WHAT YOU WILL DO: Copy every line of the material below without changes, but leave out the pictures.

[Short-answer chart tasks]
::::

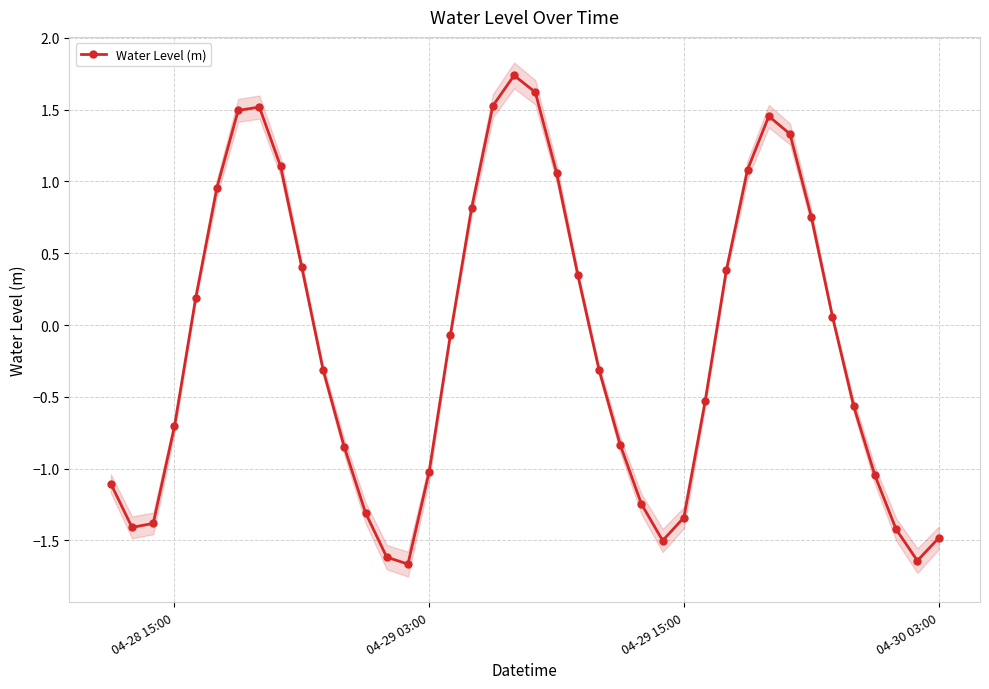

True or false: Water Level (m) has more than 0 points higher than both neighbors.

True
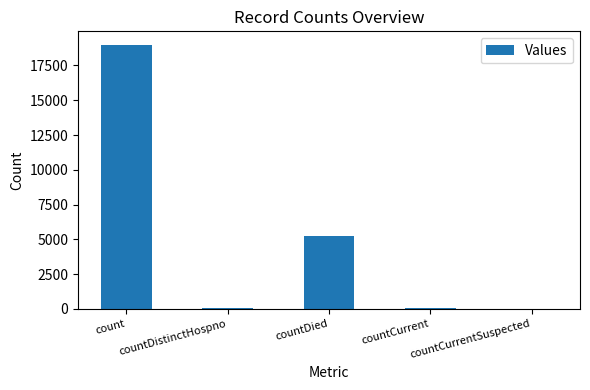

Count the number of data series in this chart.

1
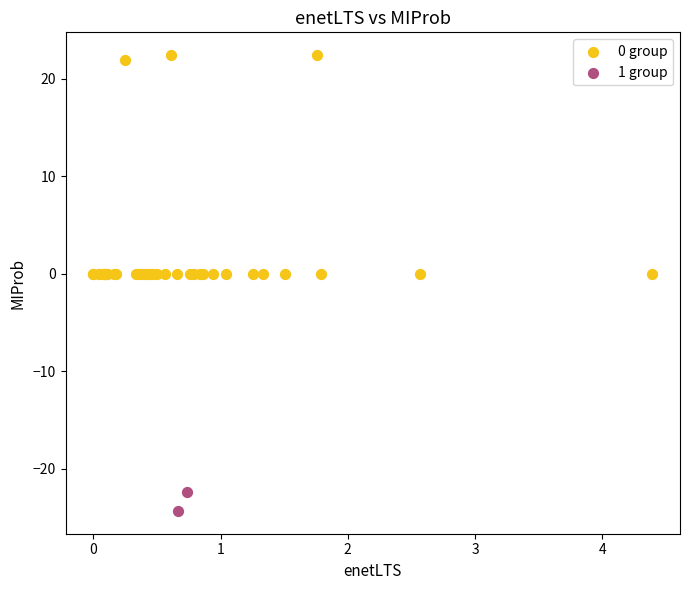

Which series has the largest Y range (max minus min)?

0 group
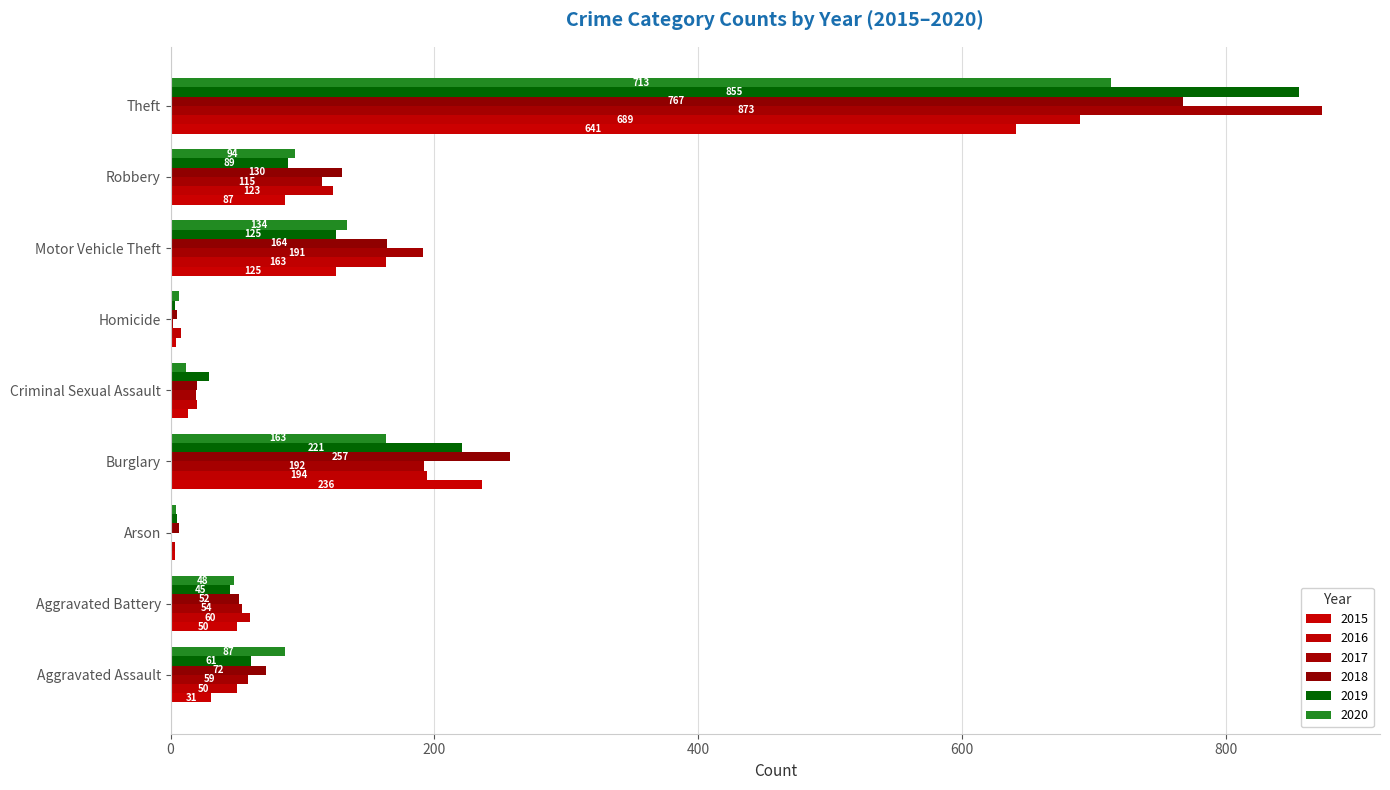

How many series are shown in this chart?

6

::::

WRITTEN RESPONSE:
True or false: Water Level (m) has more than 0 points higher than both neighbors.

True

Count the number of data series in this chart.

1

Which series has the largest Y range (max minus min)?

0 group

How many series are shown in this chart?

6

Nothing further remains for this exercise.